• WHAT NEEDS TO BE DONE: Could you copy out every line of the records below word for word?

(Collected data)
------------------------------------

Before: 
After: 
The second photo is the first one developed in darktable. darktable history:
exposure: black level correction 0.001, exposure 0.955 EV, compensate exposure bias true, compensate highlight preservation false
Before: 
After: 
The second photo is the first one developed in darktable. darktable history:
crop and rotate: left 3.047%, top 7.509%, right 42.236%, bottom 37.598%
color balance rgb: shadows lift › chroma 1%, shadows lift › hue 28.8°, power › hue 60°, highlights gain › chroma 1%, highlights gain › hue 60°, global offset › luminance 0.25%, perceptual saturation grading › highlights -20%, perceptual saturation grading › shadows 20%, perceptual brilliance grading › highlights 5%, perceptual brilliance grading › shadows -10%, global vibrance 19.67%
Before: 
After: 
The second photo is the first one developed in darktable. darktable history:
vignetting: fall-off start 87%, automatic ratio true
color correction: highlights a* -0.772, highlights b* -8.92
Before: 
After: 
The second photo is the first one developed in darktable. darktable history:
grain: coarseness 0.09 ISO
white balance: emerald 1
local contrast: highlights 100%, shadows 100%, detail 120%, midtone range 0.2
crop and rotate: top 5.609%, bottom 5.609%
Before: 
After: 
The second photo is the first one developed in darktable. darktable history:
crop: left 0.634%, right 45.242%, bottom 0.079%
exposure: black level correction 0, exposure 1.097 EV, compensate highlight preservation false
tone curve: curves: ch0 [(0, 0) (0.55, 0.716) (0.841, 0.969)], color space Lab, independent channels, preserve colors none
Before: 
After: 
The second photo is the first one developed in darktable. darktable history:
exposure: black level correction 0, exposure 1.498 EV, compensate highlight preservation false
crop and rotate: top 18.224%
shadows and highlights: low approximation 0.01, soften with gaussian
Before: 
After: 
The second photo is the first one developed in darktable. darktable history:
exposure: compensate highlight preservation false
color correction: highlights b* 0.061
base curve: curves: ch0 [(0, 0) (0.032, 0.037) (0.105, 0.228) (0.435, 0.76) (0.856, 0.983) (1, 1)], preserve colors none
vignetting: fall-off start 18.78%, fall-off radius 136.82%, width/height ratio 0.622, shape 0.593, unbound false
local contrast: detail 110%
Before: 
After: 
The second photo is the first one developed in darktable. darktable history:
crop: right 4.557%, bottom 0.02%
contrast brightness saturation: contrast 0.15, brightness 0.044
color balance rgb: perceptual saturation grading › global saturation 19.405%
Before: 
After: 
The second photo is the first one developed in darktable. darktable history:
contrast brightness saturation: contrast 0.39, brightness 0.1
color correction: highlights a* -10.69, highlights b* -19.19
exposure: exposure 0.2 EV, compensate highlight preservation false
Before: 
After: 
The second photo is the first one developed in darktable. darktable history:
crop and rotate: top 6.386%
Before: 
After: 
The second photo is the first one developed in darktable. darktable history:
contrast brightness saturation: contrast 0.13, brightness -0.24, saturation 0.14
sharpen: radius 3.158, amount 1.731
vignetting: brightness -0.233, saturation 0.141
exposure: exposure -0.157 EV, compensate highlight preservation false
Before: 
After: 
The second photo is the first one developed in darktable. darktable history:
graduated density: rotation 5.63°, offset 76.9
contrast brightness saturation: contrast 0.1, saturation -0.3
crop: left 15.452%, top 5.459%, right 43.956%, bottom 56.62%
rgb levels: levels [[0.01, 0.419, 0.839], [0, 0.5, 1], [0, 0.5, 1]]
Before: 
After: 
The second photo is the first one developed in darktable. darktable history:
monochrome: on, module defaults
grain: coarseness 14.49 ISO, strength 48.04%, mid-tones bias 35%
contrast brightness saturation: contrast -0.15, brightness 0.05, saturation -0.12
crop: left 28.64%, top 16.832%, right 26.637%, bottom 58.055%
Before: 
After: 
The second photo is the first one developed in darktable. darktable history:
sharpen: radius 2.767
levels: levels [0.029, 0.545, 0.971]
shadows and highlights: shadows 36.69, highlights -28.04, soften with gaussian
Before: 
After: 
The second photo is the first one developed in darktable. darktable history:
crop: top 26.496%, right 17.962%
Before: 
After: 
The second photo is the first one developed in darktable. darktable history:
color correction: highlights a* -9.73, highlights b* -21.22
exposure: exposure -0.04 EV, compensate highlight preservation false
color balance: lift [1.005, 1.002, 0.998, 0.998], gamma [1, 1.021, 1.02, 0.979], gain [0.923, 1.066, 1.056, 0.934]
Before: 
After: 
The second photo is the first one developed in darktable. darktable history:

------------------------------------

• RESULT OF THE TASK:
Before: 
After: 
The second photo is the first one developed in darktable. darktable history:
exposure: black level correction 0.001, exposure 0.955 EV, compensate exposure bias true, compensate highlight preservation false
Before: 
After: 
The second photo is the first one developed in darktable. darktable history:
crop and rotate: left 3.047%, top 7.509%, right 42.236%, bottom 37.598%
color balance rgb: shadows lift › chroma 1%, shadows lift › hue 28.8°, power › hue 60°, highlights gain › chroma 1%, highlights gain › hue 60°, global offset › luminance 0.25%, perceptual saturation grading › highlights -20%, perceptual saturation grading › shadows 20%, perceptual brilliance grading › highlights 5%, perceptual brilliance grading › shadows -10%, global vibrance 19.67%
Before: 
After: 
The second photo is the first one developed in darktable. darktable history:
vignetting: fall-off start 87%, automatic ratio true
color correction: highlights a* -0.772, highlights b* -8.92
Before: 
After: 
The second photo is the first one developed in darktable. darktable history:
grain: coarseness 0.09 ISO
white balance: emerald 1
local contrast: highlights 100%, shadows 100%, detail 120%, midtone range 0.2
crop and rotate: top 5.609%, bottom 5.609%
Before: 
After: 
The second photo is the first one developed in darktable. darktable history:
crop: left 0.634%, right 45.242%, bottom 0.079%
exposure: black level correction 0, exposure 1.097 EV, compensate highlight preservation false
tone curve: curves: ch0 [(0, 0) (0.55, 0.716) (0.841, 0.969)], color space Lab, independent channels, preserve colors none
Before: 
After: 
The second photo is the first one developed in darktable. darktable history:
exposure: black level correction 0, exposure 1.498 EV, compensate highlight preservation false
crop and rotate: top 18.224%
shadows and highlights: low approximation 0.01, soften with gaussian
Before: 
After: 
The second photo is the first one developed in darktable. darktable history:
exposure: compensate highlight preservation false
color correction: highlights b* 0.061
base curve: curves: ch0 [(0, 0) (0.032, 0.037) (0.105, 0.228) (0.435, 0.76) (0.856, 0.983) (1, 1)], preserve colors none
vignetting: fall-off start 18.78%, fall-off radius 136.82%, width/height ratio 0.622, shape 0.593, unbound false
local contrast: detail 110%
Before: 
After: 
The second photo is the first one developed in darktable. darktable history:
crop: right 4.557%, bottom 0.02%
contrast brightness saturation: contrast 0.15, brightness 0.044
color balance rgb: perceptual saturation grading › global saturation 19.405%
Before: 
After: 
The second photo is the first one developed in darktable. darktable history:
contrast brightness saturation: contrast 0.39, brightness 0.1
color correction: highlights a* -10.69, highlights b* -19.19
exposure: exposure 0.2 EV, compensate highlight preservation false
Before: 
After: 
The second photo is the first one developed in darktable. darktable history:
crop and rotate: top 6.386%
Before: 
After: 
The second photo is the first one developed in darktable. darktable history:
contrast brightness saturation: contrast 0.13, brightness -0.24, saturation 0.14
sharpen: radius 3.158, amount 1.731
vignetting: brightness -0.233, saturation 0.141
exposure: exposure -0.157 EV, compensate highlight preservation false
Before: 
After: 
The second photo is the first one developed in darktable. darktable history:
graduated density: rotation 5.63°, offset 76.9
contrast brightness saturation: contrast 0.1, saturation -0.3
crop: left 15.452%, top 5.459%, right 43.956%, bottom 56.62%
rgb levels: levels [[0.01, 0.419, 0.839], [0, 0.5, 1], [0, 0.5, 1]]
Before: 
After: 
The second photo is the first one developed in darktable. darktable history:
monochrome: on, module defaults
grain: coarseness 14.49 ISO, strength 48.04%, mid-tones bias 35%
contrast brightness saturation: contrast -0.15, brightness 0.05, saturation -0.12
crop: left 28.64%, top 16.832%, right 26.637%, bottom 58.055%
Before: 
After: 
The second photo is the first one developed in darktable. darktable history:
sharpen: radius 2.767
levels: levels [0.029, 0.545, 0.971]
shadows and highlights: shadows 36.69, highlights -28.04, soften with gaussian
Before: 
After: 
The second photo is the first one developed in darktable. darktable history:
crop: top 26.496%, right 17.962%
Before: 
After: 
The second photo is the first one developed in darktable. darktable history:
color correction: highlights a* -9.73, highlights b* -21.22
exposure: exposure -0.04 EV, compensate highlight preservation false
color balance: lift [1.005, 1.002, 0.998, 0.998], gamma [1, 1.021, 1.02, 0.979], gain [0.923, 1.066, 1.056, 0.934]
Before: 
After: 
The second photo is the first one developed in darktable. darktable history:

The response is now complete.